My small group of letter writing friends is very varied indeed, and has a very wide range of interests which is what challenges me and what makes the whole thing interesting. And I believe I am challenging them too, in that they are being brought into an area they have never considered before, which is strange and foreign to them, and they are opening their eyes, looking, making comments. I have even, last month, had two people write to me about Friedrich Nietzsche’s philosophy, even though I did not raise the subject with them, and neither one knows of the existence of the other. I don’t just write to those who have been incarcerated, and I don’t just use the one web site to find people of interest, but I have discovered that those who are prepared to pay money to appear on this site, when they could have gone to one of the free ones, and who are prepared to be recognised as prisoners, are more likely to answer and be willing to make this a long and pleasurable friendship. For some, to be perfectly honest, there is nothing else that their daily life has to offer. And the breadth of discussion, of interests, makes the whole thing worthwhile.

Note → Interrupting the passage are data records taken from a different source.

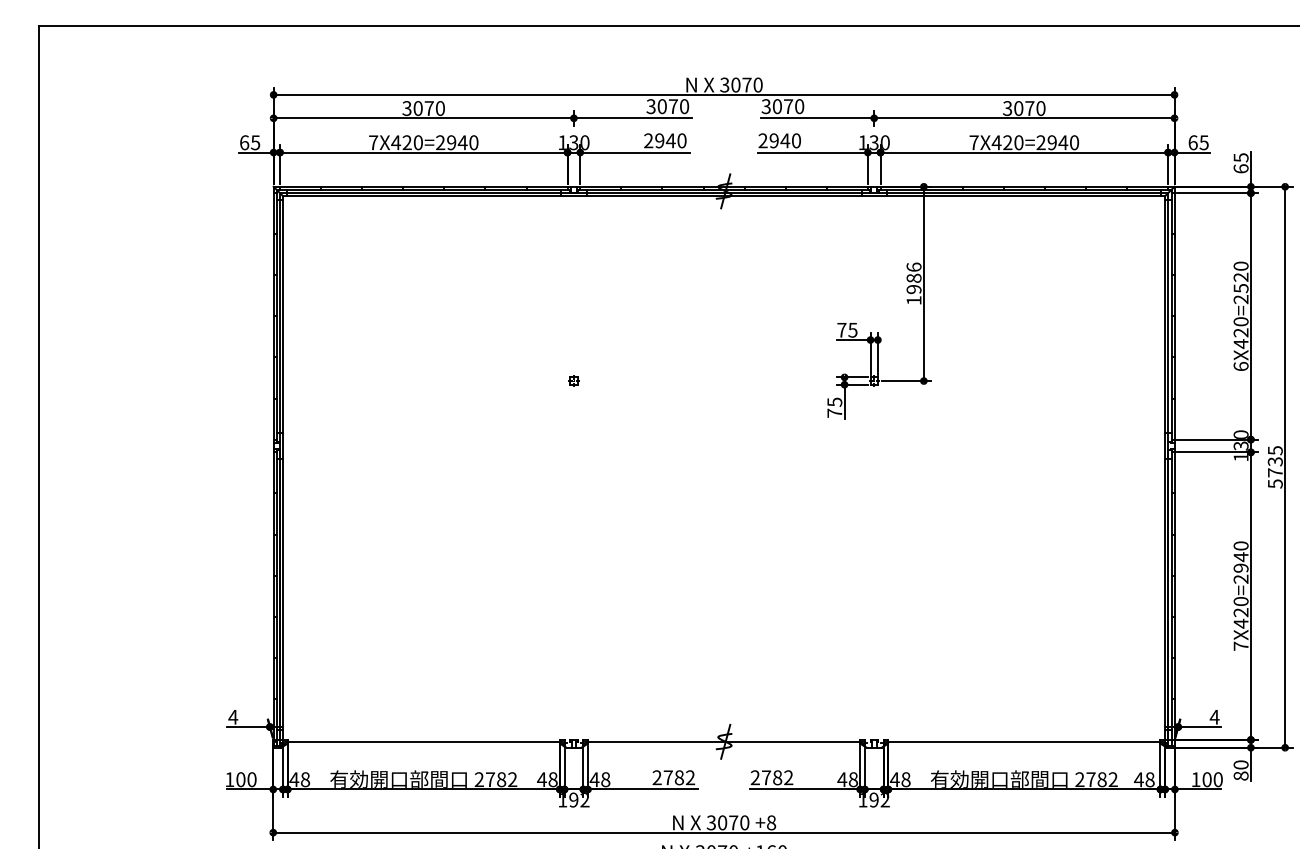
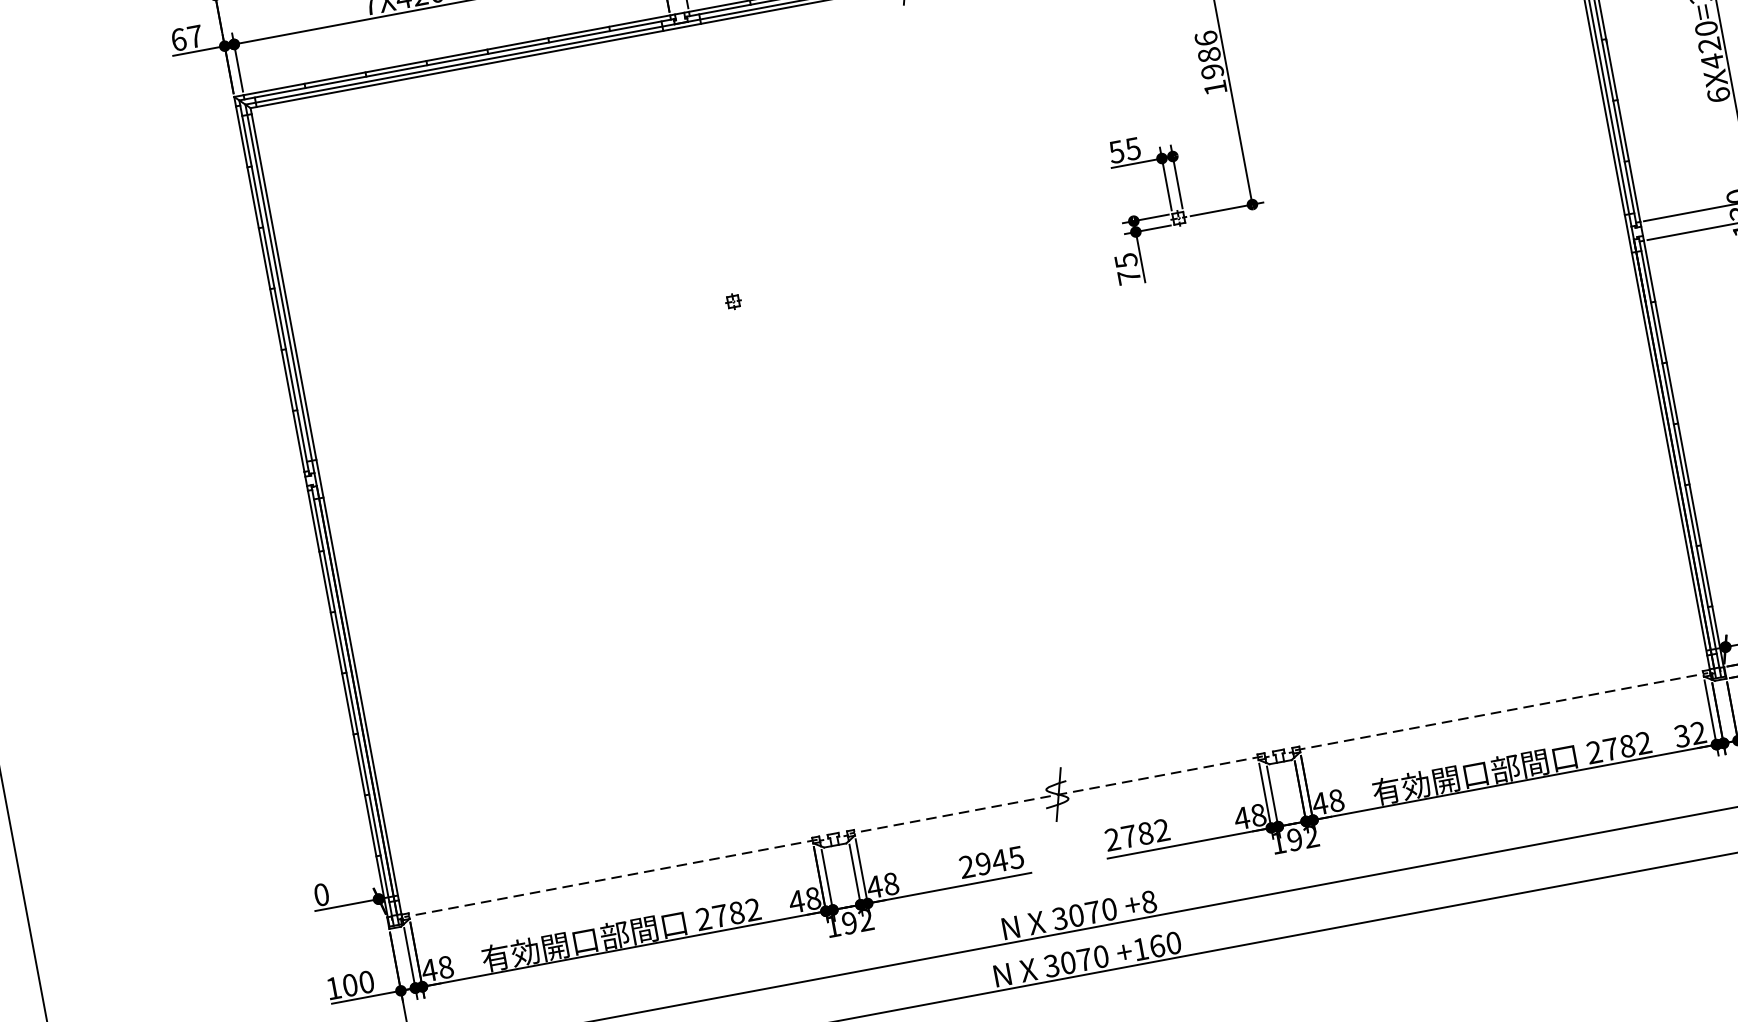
text: (255, 142) -> (195, 36), 65 -> 67
text: (841, 330) -> (1116, 152), 75 -> 55
text: (233, 716) -> (321, 893), 4 -> 0
line: (423, 741) -> (610, 877), solid -> dashed
line: (723, 741) -> (1055, 794), solid -> dashed
line: (1024, 741) -> (1501, 711), solid -> dashed
text: (679, 777) -> (1000, 860), 2782 -> 2945
text: (1144, 779) -> (1690, 734), 48 -> 32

As to our potential friendship, I see it in a very positive light, despite the fact that you will be moving back into society in December. You mentioned the number of books that you’ve read over the last two years, without saying what they were or which genre interests you; you show that you have an interest in learning and exploration through your move to the United States and willingness to study both English, Spanish and other subjects or trades; you answered my letter despite feeling that you might not be smart enough for me – something which I hope I have been able to disprove. The chances are I will mentioned philosophy now and then in the future, or a work of classic literature, but I don’t think that will phase you at all. I hope that you will write about the things which interest you – past, present and future – even if you suspect that they are not within the specific area of my interests. A challenge, if you like, where we both talk a little about ourselves and what we enjoy as much as delve into the areas enjoyed by the other, even if we have never been there before and don’t know whether we will find anything of interest once we’ve started. All good friendships start with a complete lack of knowledge, with diverse personal interests, sundry life experiences, and a willingness to listen as much as to talk.